Action item:
Report each line of the listing that carries the word "steps".

Records for this task:

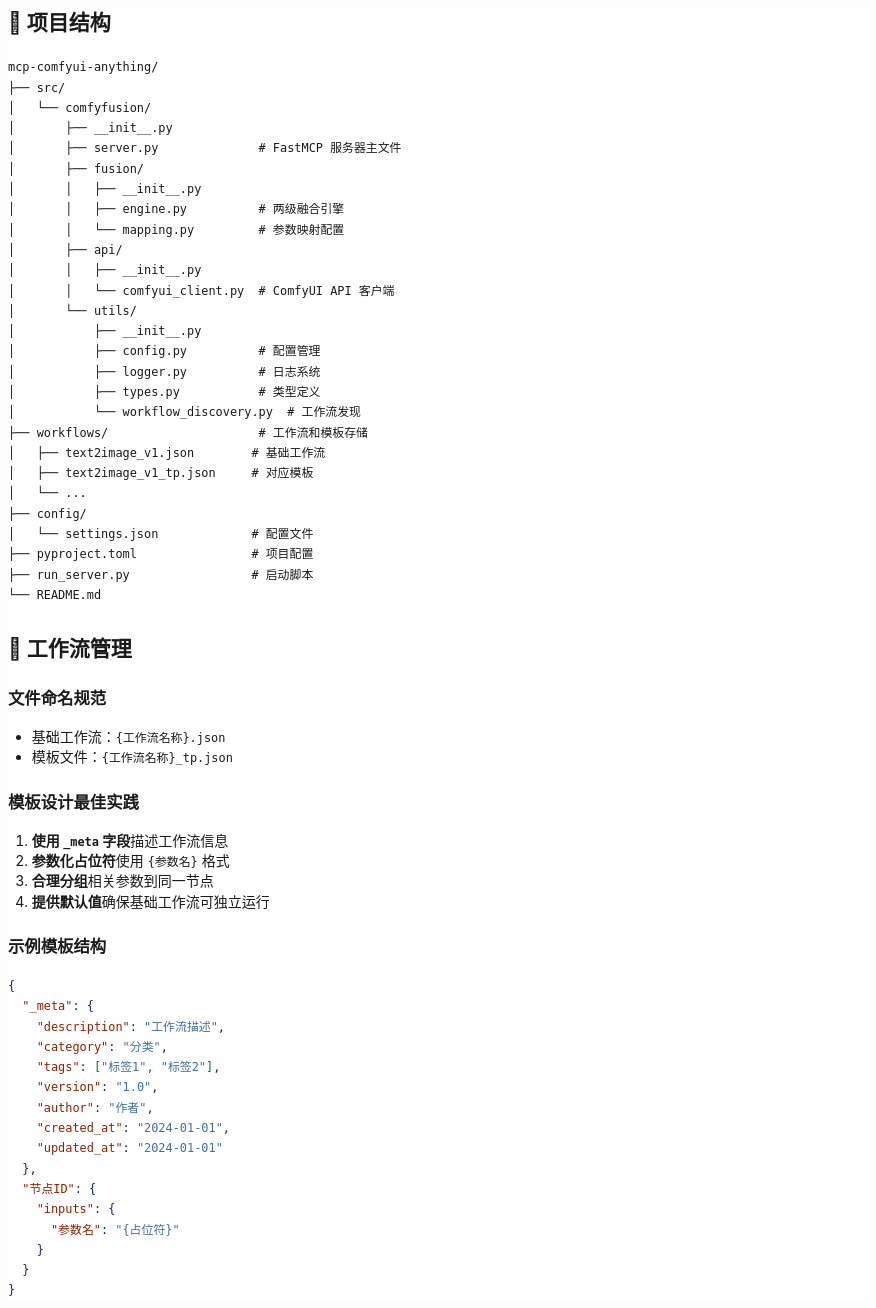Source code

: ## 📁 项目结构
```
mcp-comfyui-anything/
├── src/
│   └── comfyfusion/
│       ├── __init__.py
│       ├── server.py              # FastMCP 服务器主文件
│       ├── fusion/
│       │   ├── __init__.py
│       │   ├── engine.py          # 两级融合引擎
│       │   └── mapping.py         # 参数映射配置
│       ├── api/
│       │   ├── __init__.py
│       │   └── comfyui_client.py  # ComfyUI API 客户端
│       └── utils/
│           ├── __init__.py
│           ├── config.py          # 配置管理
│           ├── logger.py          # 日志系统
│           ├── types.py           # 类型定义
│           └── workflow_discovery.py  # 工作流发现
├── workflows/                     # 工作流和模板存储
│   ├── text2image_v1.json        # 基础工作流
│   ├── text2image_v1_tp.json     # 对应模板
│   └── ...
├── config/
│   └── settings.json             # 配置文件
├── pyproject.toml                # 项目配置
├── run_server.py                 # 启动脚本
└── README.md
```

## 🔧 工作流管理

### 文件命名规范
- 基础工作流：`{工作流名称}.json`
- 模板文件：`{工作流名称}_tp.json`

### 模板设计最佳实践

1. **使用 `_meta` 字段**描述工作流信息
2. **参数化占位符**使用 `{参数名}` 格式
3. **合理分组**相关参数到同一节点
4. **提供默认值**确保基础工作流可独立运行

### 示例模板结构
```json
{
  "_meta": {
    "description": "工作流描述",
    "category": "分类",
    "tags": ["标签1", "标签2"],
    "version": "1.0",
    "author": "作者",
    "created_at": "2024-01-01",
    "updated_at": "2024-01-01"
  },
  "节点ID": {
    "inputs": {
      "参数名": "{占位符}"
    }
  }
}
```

...

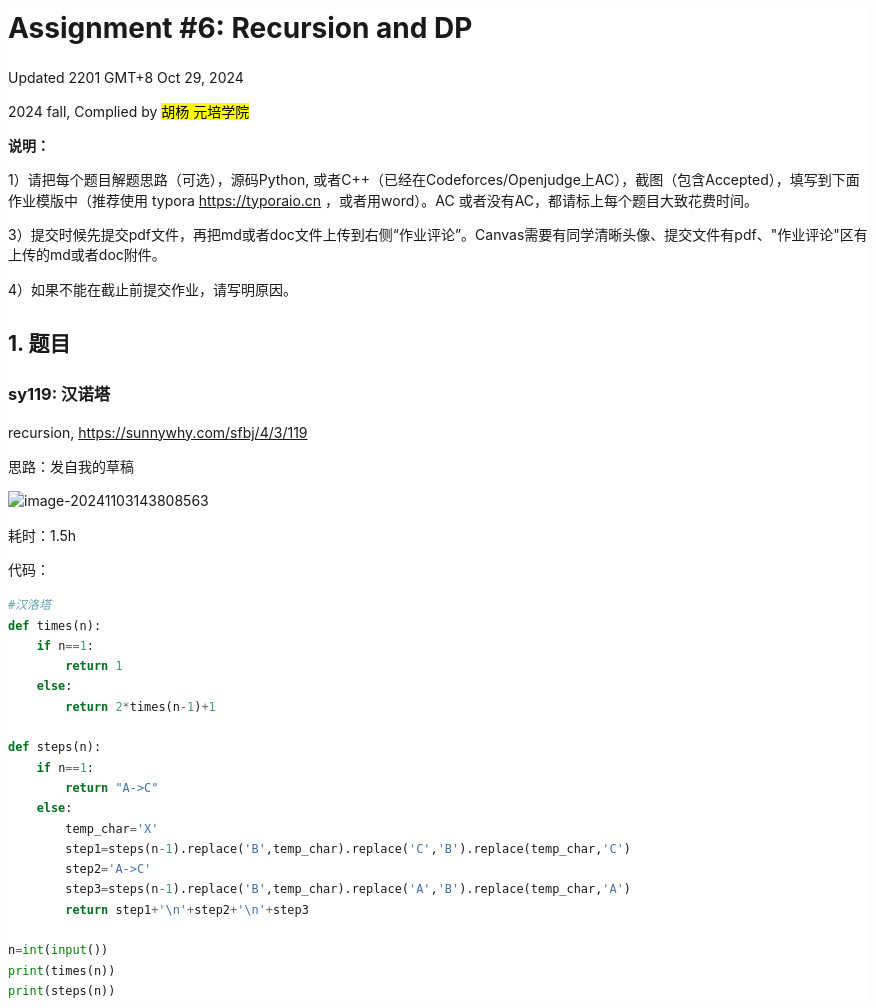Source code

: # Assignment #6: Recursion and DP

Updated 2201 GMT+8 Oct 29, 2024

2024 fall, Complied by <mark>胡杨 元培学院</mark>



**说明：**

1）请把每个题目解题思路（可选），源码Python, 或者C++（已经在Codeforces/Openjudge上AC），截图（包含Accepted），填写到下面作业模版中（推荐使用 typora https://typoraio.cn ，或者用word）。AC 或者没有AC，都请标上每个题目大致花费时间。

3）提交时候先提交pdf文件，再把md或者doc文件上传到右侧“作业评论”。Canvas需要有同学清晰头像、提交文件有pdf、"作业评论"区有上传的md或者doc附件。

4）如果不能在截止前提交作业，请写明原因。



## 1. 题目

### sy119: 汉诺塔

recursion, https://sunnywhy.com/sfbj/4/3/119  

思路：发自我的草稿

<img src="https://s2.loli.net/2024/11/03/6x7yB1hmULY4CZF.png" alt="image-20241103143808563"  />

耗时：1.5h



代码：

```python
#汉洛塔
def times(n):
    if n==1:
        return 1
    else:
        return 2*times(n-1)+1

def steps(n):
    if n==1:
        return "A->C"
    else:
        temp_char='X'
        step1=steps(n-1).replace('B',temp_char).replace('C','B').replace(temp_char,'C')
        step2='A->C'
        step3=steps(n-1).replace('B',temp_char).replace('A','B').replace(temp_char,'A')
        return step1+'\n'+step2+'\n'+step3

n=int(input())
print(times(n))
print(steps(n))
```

Written response:
def steps(n):
        step1=steps(n-1).replace('B',temp_char).replace('C','B').replace(temp_char,'C')
        step3=steps(n-1).replace('B',temp_char).replace('A','B').replace(temp_char,'A')
print(steps(n))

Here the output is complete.